|The residential property market at present is a bit like a marathon, according to a lead article in the August edition of the Intellectual Property magazine.|
The early leader, Cape Town is beginning to falter as it hits an uphill stretch; Gauteng is pacing itself in middle place, while previously unfancied outsiders KwaZulu-Natal and the Eastern Cape have surged to the front from a poor start and are showing surprising stamina.
Generally speaking, says Pam Golding Properties chief executive Dr Andrew Golding in the article, the market has come off the boil – more so in some areas, hardly noticeable in others. “Let’s face the fact that 2004 was an extraordinary year for property, with year-on-year average growth of 28,04 percent, reaching over 35 percent in some areas. We are definitely not gong to experience this again in 2005.”
“Nevertheless,” says Dr Golding, “average house price growth for the year up till May this year was 24 percent, indicating that considerable impetus was carried over from the previous bumper year.”
From a regional perspective, Durban and Cape Town registered higher growth than Johannesburg and Pretoria during 2004, while metro growth was greater than non-metro. Port Elizabeth and East London streaked ahead, admittedly from a depressed base, to rival Durban and Cape Town.
So what lies ahead? Standard Bank’s new Residential Property Gauge, according to the article, forecasts residential property price growth of between 18 to 25 percent for this year, but Golding is a mite more cautious.
“We at PGP estimate across the board house price growth for 2005 of 15 percent. Obviously price increases will vary from region to region depending on a combination of factors.”
These include the recent unprecedented price boom, the reduction in pent up demand after several years of brisk buying, and the now fading impact of previous interest rate cuts.
“Scarcity of land in urban centres is also a contributing factor in price growth, particularly in Cape Town where house prices have outstripped building costs. Another interesting factor is that existing house prices are growing at nearly double the rate of en house prices.”
Buyers and sellers need to get the residential property market into perspective, urges Golding. “It is unlikely that we will see 30 percent to 40 percent price growth in the short term, so house-seekers and investors must realise that even a 15 percent growth factor is very comfortable.

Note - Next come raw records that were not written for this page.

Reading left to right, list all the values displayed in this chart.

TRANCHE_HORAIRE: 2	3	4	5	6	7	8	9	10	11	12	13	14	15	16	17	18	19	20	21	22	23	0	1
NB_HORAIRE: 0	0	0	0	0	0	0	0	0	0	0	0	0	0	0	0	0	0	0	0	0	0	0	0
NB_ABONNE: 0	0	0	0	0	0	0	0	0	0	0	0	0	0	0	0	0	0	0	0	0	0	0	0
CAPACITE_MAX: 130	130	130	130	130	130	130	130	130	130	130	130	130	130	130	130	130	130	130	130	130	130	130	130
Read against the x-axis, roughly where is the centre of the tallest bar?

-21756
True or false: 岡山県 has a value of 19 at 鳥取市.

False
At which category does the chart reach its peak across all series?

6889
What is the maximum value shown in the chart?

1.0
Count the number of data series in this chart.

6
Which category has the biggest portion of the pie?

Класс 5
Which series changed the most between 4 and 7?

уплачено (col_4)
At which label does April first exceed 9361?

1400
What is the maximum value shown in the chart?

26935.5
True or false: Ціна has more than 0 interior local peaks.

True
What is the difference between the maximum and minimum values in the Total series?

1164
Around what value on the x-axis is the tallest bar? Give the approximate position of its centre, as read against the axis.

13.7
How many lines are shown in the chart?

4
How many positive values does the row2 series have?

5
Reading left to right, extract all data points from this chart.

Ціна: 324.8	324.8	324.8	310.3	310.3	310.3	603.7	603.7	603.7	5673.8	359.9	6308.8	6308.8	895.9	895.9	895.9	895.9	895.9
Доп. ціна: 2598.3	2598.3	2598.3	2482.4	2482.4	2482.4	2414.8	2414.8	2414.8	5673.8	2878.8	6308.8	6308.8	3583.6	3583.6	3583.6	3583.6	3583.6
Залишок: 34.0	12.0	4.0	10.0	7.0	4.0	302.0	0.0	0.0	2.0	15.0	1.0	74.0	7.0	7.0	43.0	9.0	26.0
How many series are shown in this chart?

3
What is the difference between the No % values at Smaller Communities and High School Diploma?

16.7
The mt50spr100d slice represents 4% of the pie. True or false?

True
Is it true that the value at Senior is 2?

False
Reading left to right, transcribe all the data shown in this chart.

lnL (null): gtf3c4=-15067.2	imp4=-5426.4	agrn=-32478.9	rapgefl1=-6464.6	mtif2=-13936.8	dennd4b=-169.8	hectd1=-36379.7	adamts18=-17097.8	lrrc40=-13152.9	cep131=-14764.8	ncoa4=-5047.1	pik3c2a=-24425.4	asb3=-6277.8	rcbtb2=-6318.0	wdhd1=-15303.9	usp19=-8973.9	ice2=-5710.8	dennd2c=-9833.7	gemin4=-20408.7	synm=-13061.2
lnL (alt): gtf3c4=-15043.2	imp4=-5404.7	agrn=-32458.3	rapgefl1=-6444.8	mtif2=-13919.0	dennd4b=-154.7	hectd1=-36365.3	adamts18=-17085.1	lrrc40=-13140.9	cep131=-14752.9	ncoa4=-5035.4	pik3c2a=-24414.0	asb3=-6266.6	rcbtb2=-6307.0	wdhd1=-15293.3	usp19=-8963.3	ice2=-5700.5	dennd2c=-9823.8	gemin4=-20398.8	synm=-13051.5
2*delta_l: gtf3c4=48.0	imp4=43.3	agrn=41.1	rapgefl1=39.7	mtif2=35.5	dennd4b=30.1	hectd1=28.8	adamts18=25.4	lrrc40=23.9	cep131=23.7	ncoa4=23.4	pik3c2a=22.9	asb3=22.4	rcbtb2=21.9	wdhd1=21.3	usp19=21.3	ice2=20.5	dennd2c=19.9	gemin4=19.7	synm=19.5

After all, at that rate you double your money in five years.”
Overall, Golding doesn’t agree that this is a buyers’ market, as some industry commentators suggest. “Simply put, buyers are more discerning and sellers are more realistic. But sales activity is still high and showhouse attendance remains good, so the interest in property is still there.”
Golding points to seasonal factors affecting the market, particularly in the Western Cape. “The Cape Town market has always had a seasonal slump, and the current winter is not only early, it’s probably the wettest and coldest for around five years. The Garden Route too is always seasonable; in fact, most non-metropolitan coastal towns are quiet.”
The group’s Gauteng offices report that the market has flattened, although seller expectations are still high. New building is still strong and there is a shortage of up-market stock. Pretoria prices are still increasing as is sales volume, but this to some extent is artificially affected by sales to diplomats and foreign companies.
Although published statistics indicate that the top end of the housing market is not performing as well as the middle-to-lower segments (which is understandable), Golding points out in the article that the luxury market continues to compete on an international stage and that foreign investors compare SA prices favourably. “There is over-demand and under-supply in the luxury market, which constitutes some 10 percent of our sales at the top end, and less than one percent overall.
If one takes our recent highest sale price for a luxury Atlantic Seaboard apartment, it is still one third off the price per square metre of a comparable flat in London’s Knightsbridge.”
Golding, meanwhile, points out that the overall housing market has a relatively new and interesting player – the emerging black middle class, strongest in the Gauteng region.
Standard Bank statistics show that the black population accounts for 45 percent of total consumer spending and that the propensity to consume is above average, and growing.
However, BER figures show that black people spend 13 percent of their total income on housing and electricity, while the white population segment spends 19,8 percent of total household income.
“There are serious opportunities for real estate professionals, as the black emerging middle class starts to catch up,” says Golding. “This in itself will have a profound impact on the property market.”